Congenital Methemoglobinemia


Risk

  • Navajo Indians, Alaskan Indians, and people of Puerto Rican and Cuban ancestry

  • Normal life span (except for RCM type II)

Perioperative Risks

  • Oxidizing agents may increase MetHb to dangerous levels.

  • Mild respiratory/cardiac depression may adversely affect pts with already limited reserve.

  • Pregnancies not compromised.

Worry About

  • Measurement of SpO 2

  • Oxidant drugs (e.g., prilocaine, benzocaine, nitroglycerin, sulfonamides, phenacetin, and nitric oxide), which are contraindicated

  • Myocardial ischemia due to decreased O 2 delivery

  • Blood loss/anemia due to O 2 -carrying capacity already reduced

Overview

  • Enzyme deficiency: Shift of O 2 dissociation curve to the left leads to mild erythrocytosis (normal RBC life span).

  • RCM type I defect restricted to red cell soluble cytochrome b5 reductase only.
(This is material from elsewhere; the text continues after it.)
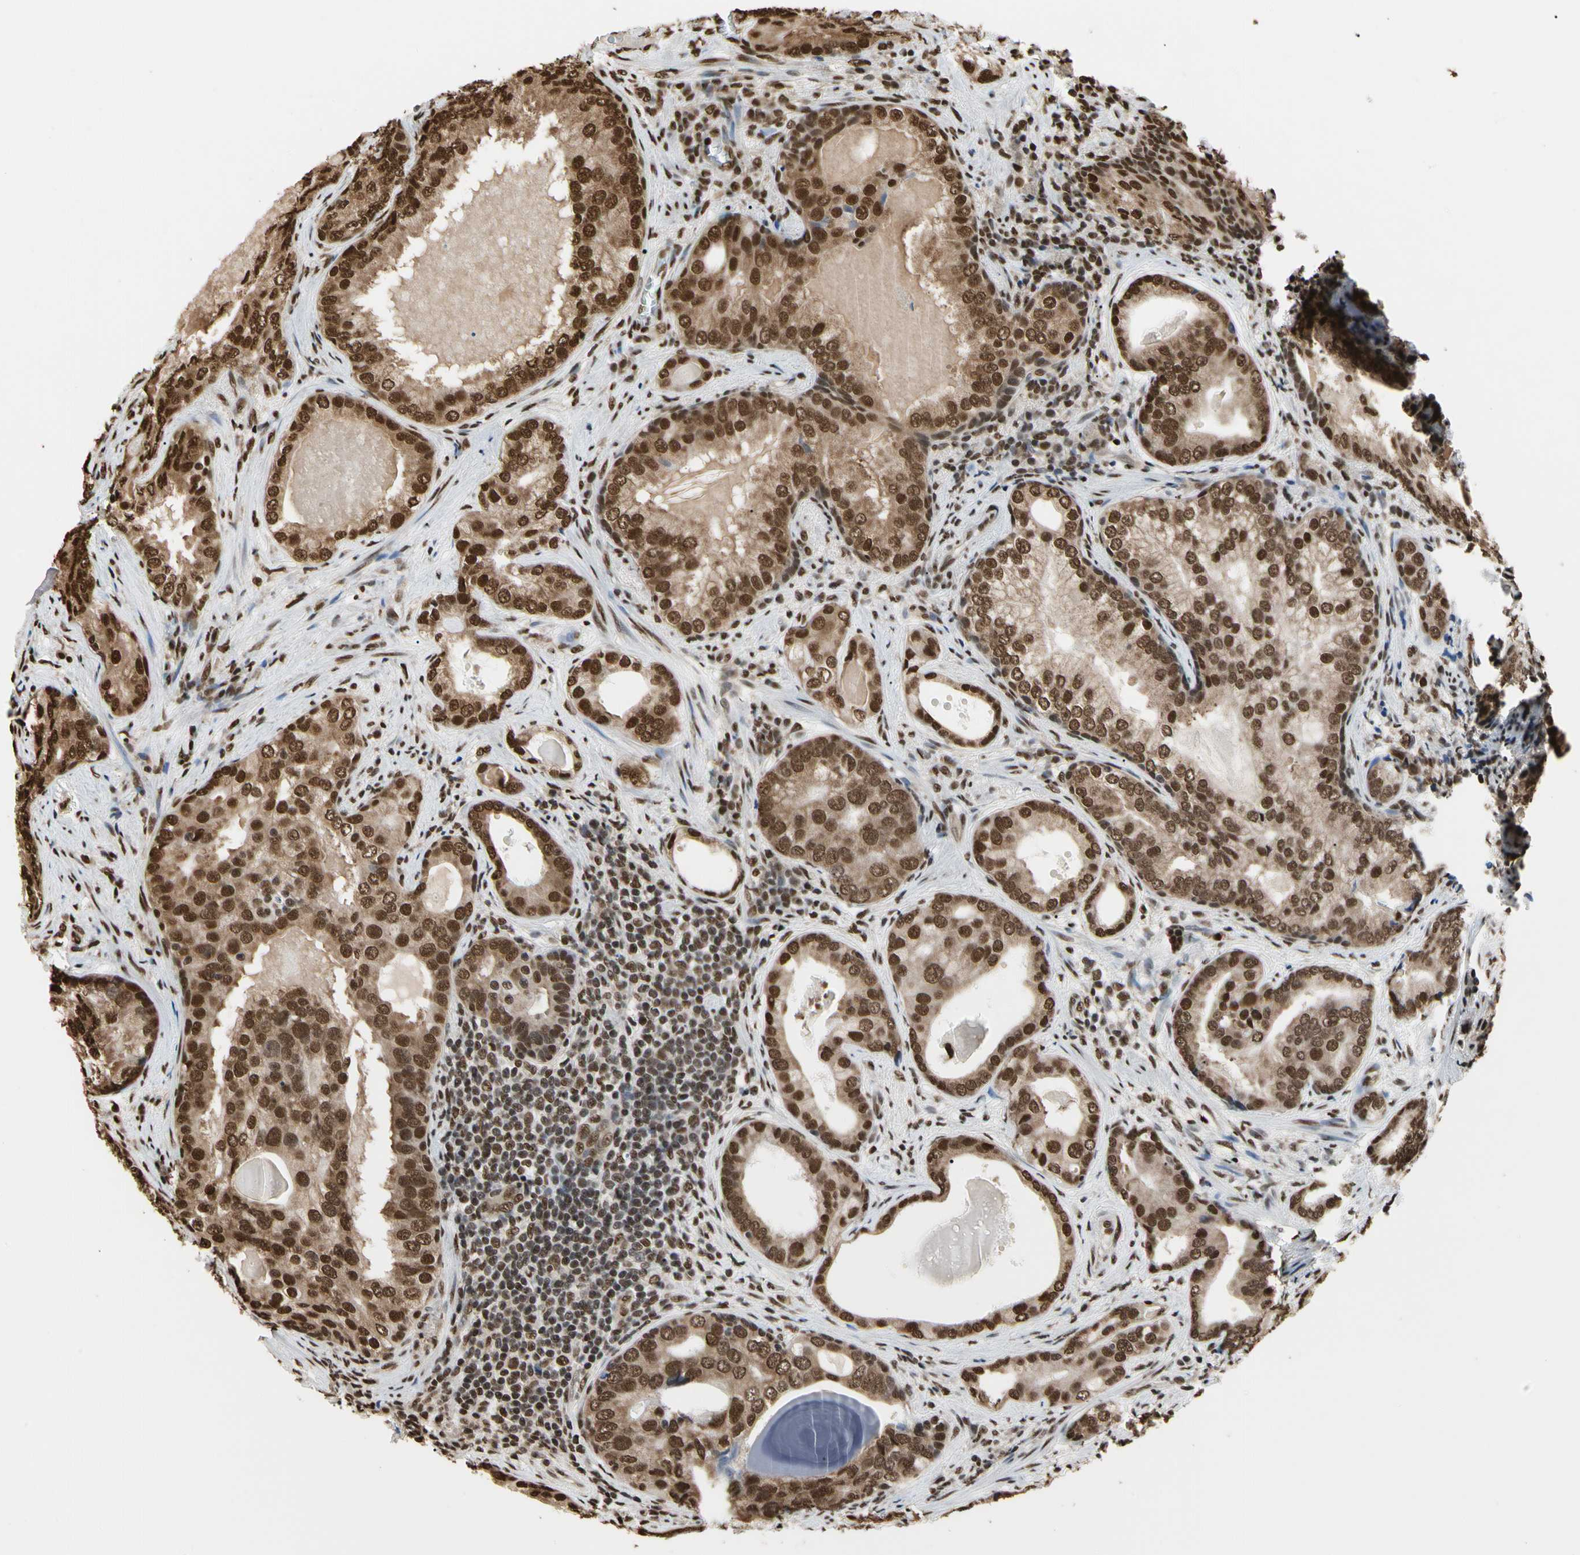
{"staining": {"intensity": "strong", "quantity": ">75%", "location": "cytoplasmic/membranous,nuclear"}, "tissue": "prostate cancer", "cell_type": "Tumor cells", "image_type": "cancer", "snomed": [{"axis": "morphology", "description": "Adenocarcinoma, High grade"}, {"axis": "topography", "description": "Prostate"}], "caption": "Immunohistochemical staining of prostate adenocarcinoma (high-grade) demonstrates high levels of strong cytoplasmic/membranous and nuclear positivity in about >75% of tumor cells. (brown staining indicates protein expression, while blue staining denotes nuclei).", "gene": "HNRNPK", "patient": {"sex": "male", "age": 66}}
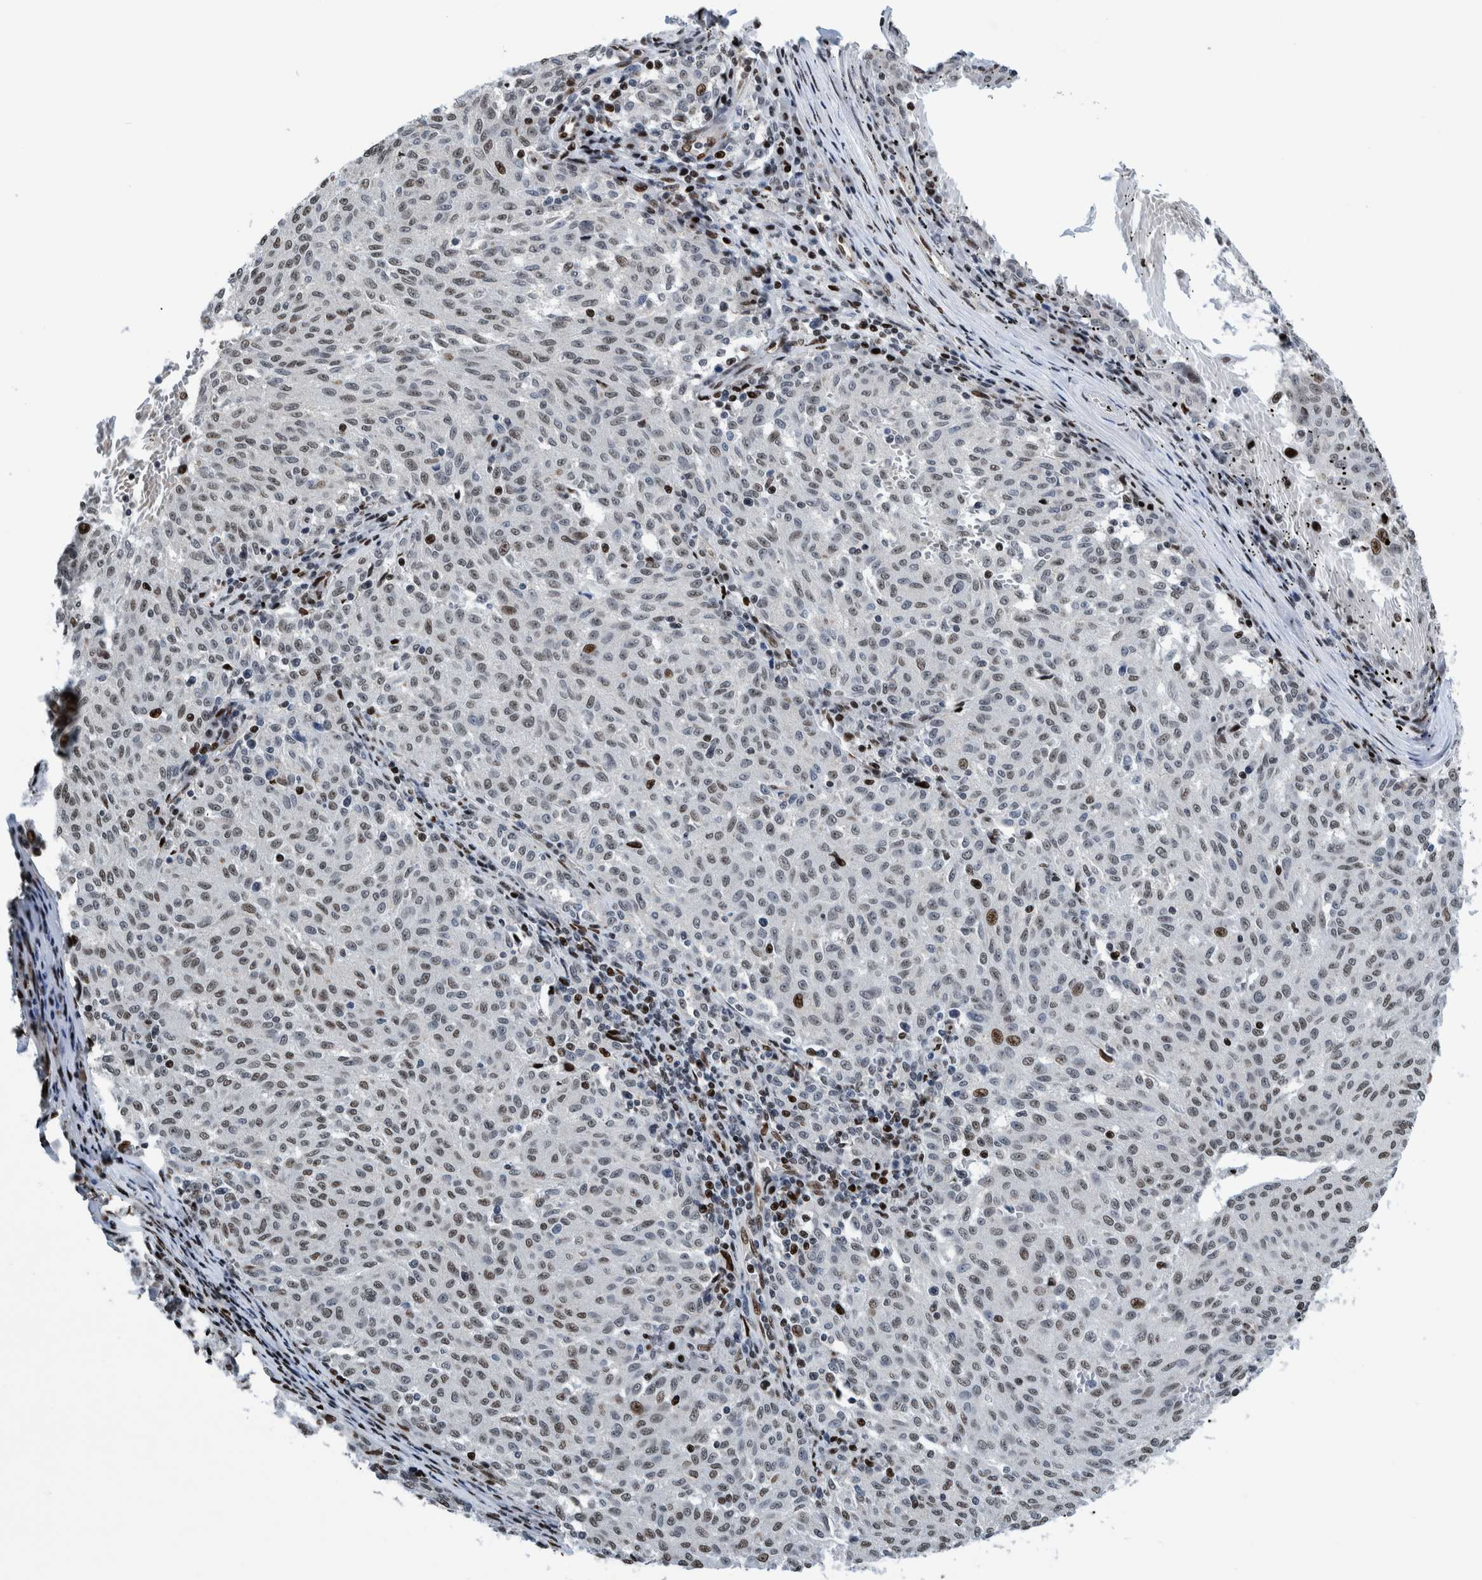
{"staining": {"intensity": "weak", "quantity": "<25%", "location": "nuclear"}, "tissue": "melanoma", "cell_type": "Tumor cells", "image_type": "cancer", "snomed": [{"axis": "morphology", "description": "Malignant melanoma, NOS"}, {"axis": "topography", "description": "Skin"}], "caption": "This is an IHC histopathology image of malignant melanoma. There is no expression in tumor cells.", "gene": "HEATR9", "patient": {"sex": "female", "age": 72}}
Cyanosis is sole clinical symptom. Homozygotes have compensatory increase in RBC mass. Heterozygotes may develop acute symptomatic methemoglobinemia after exposure to exogenous MetHb-inducing agents. Defect may be the cause of unexplained periop cyanosis.

  • RCM type II: Defect occurs in all cells and involves both soluble and microsomal forms of cytochrome b5 reductase. Results include mental retardation, spasticity, opisthotonos, microcephaly, growth retardation, and death by 2–3 y of age.

  • RCM type III: Nonerythroid enzyme deficiency, but CNS spared.

  • HbM variations: Alpha chain variants affected from birth, and beta chain variants by 3–6 mo of age. Patients develop mild hemolytic anemia.

Etiology

  • RCM types I, II, and III: Occur by autosomal recessive inheritance because of deficient reducing capacity of oxidized heme caused by NADH cytochrome b5 reductase (diaphorase) deficiency.

  • HbM variants: Occur by autosomal dominant inheritance due to structural abnormality in globin moiety; amino acid substitutions create abnormal environment for heme residues, displacing the equilibrium toward the ferric state.